It's the Classroom, Stupid by Hettleman Kalman R.;

It's the Classroom, Stupid by Hettleman Kalman R.;

Author:Hettleman, Kalman R.;
Language: eng
Format: epub
Publisher: R&L Education
Published: 2010-08-15T00:00:00+00:00


THE ABC’S OF R&D

To paraphrase Mark Twain’s quip about quitting smoking, it’s easy to reform education: we’ve done it a thousand times. But we haven’t gotten it right, and while there are many reasons and many wrongdoers, a paramount reason is the deplorable state of education R&D. R&D is taken for granted in medicine, science, technology, engineering, industry, and other fields. But it is largely absent in public education, and its absence hinders almost every step towards school reform.

The good news is that R&D doesn’t arouse the partisanship that plagues other school policy debates. Even diehard local-control liberals and conservatives agree that it must be a federal responsibility and upgraded. The bad news is that R&D draws yawns from the public, political officials, and, most tellingly, the education establishment. It’s been woefully neglected, and research functions under the U.S. Department of Education (DOE) have been historically inept. But it’s a critical necessity for school reform, and its status and science must change as a pillar of the New Education Federalism.

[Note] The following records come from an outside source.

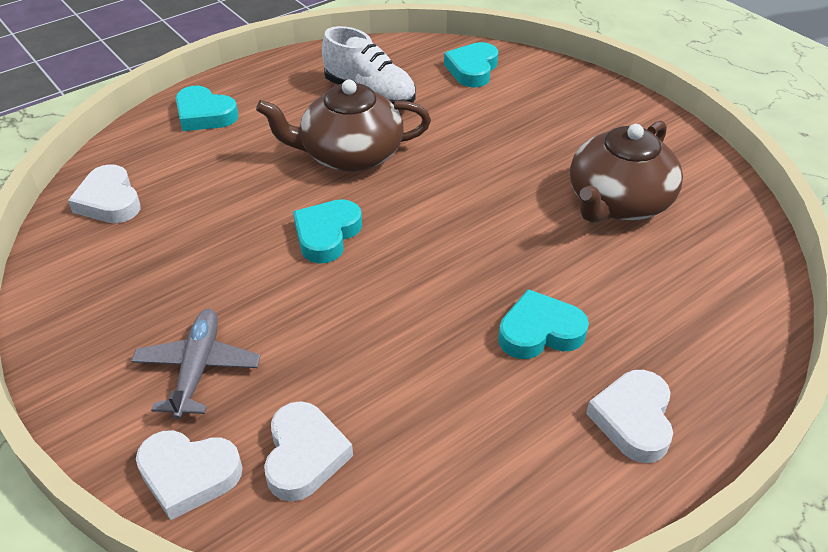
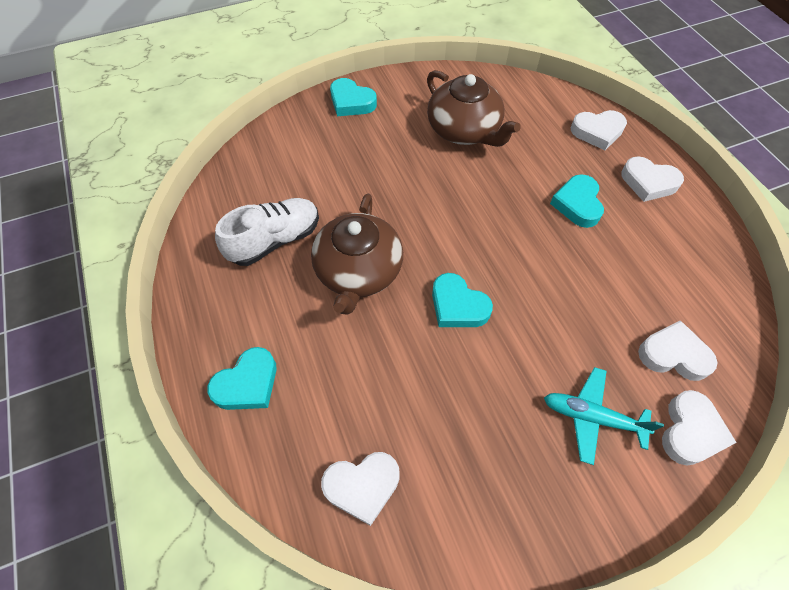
camera: 75 degrees left, 15 degrees up
(198, 368) = (592, 417): grey plane -> turquoise plane
(472, 69) = (271, 163): turquoise heart -> turquoise heart (351, 102)
(712, 346) = (597, 132): none -> white heart

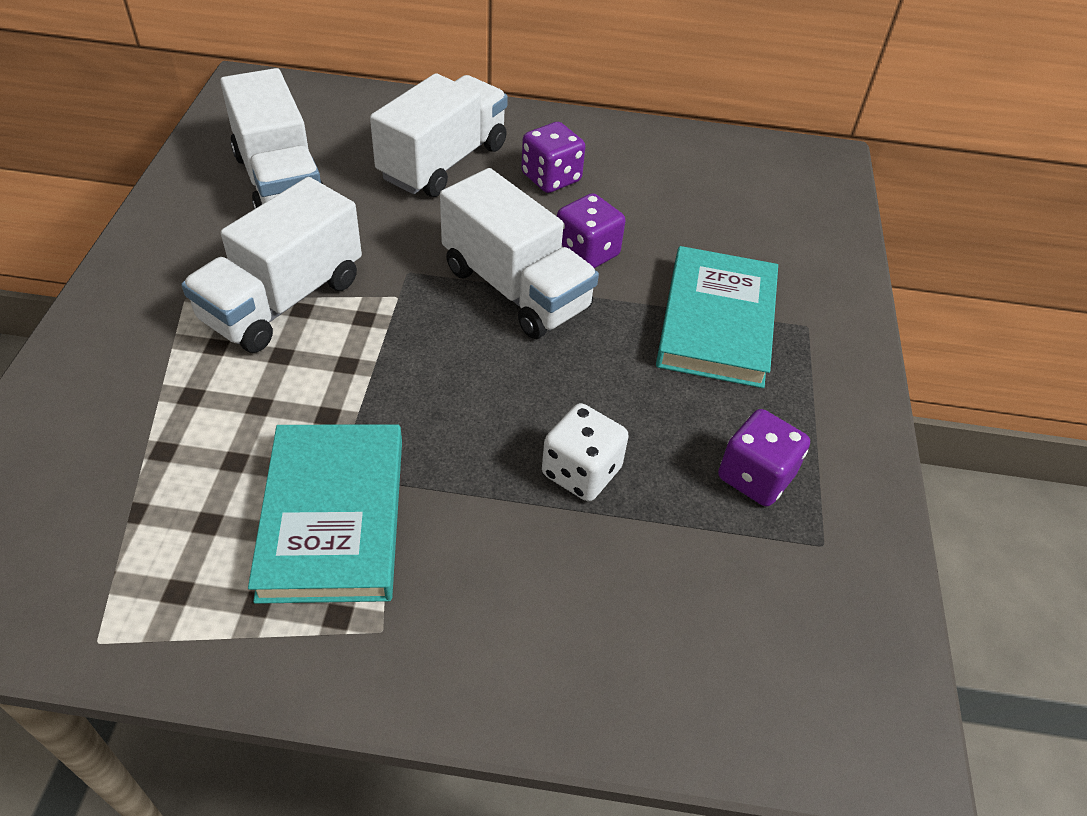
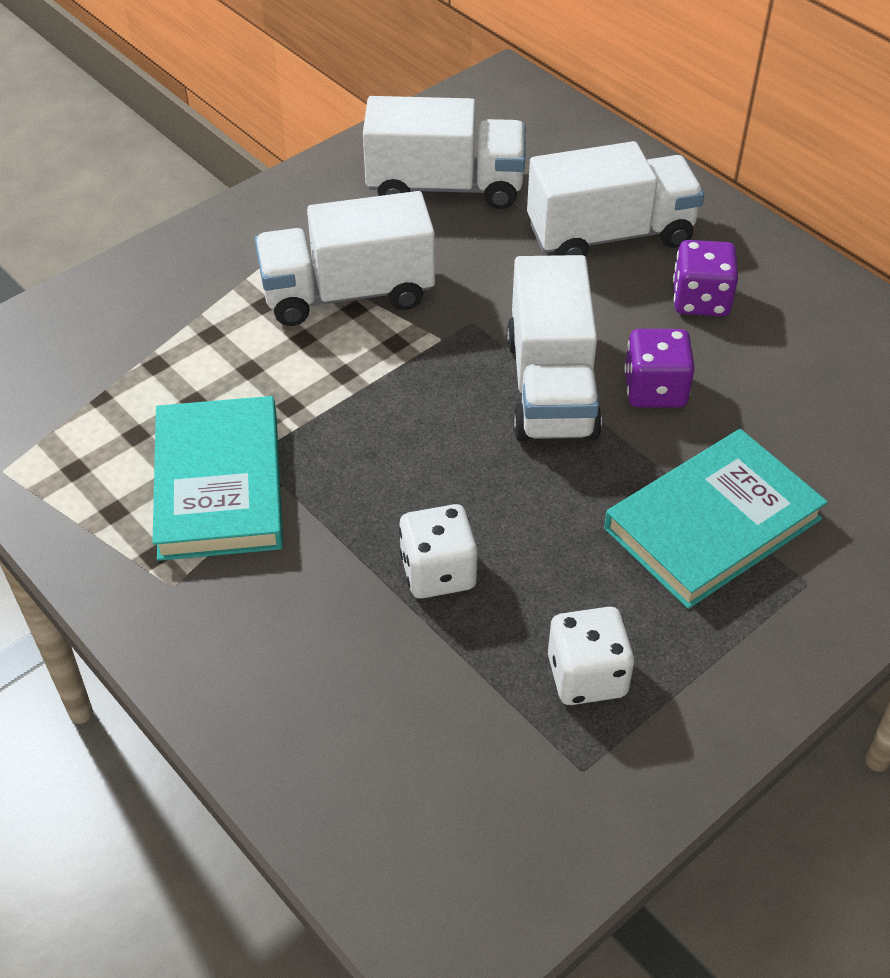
camera: 45 degrees right, 0 degrees up
(280, 182) = (445, 187): white truck -> white truck turned 105 degrees counterclockwise
(333, 517) = (219, 484): turquoise book -> turquoise book turned 45 degrees counterclockwise
(755, 477) = (587, 676): purple dice -> white dice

Lack of Rigor and Relevance

Two decades ago, the Consortium on Productivity in the Schools—a nonpartisan panel that included business leaders, economists, systems analysts, and educators—found that the “education sector is heavily politicized in part because . . . [t]he system suffers from too much scattered and unevaluated change.”43 The Consortium quoted one observer: “A grocery shopper can find out more from a label on a box of cereal than an educator . . . can about a set of educational tools—textbooks, activity guides, computer programs, films, etc.—that cost millions of dollars to develop and market.”44 RAND Corporation analysts found that, unlike research conducted by the National Institutes of Health (NIH), education R&D “has almost no scientifically structured clinical trials, has relatively few major longitudinal surveys, and has no equivalents of teaching hospitals or schools of public health that combine research with practice.”45

Rigor is lacking and subject to controversy. How much should education R&D rely on the scientific “gold standard” of randomized trials, common in medicine research in which patients are randomly assigned to treatment or control groups? Many experts think that’s the way to go in education research. NCLB leans in that direction. And its proponents include Grover “Russ” Whitehurst, director of DOE’s research Institute for Education Sciences from its creation in 2002 through 2008.

But others contend that randomized trials are difficult, expensive, and not much superior to other methods. The executive director of the National Research Council cautions that the quest should be for R&D that produces “reasonably good solutions to inordinately complex and dynamic problems (emphasis in the original).”46 The problems involve difficulties in isolating and measuring innumerable variables like teacher adherence to the research design and funding.47

Another major complication is how to bridge the gulf between research scientists and school practitioners. The “ivory tower” syndrome is worse in education than in other fields, as the National Research Council has underscored. In 2005 the Council spearheaded the creation of a new organization, the Strategic Education Research Partnership Institute (SERP).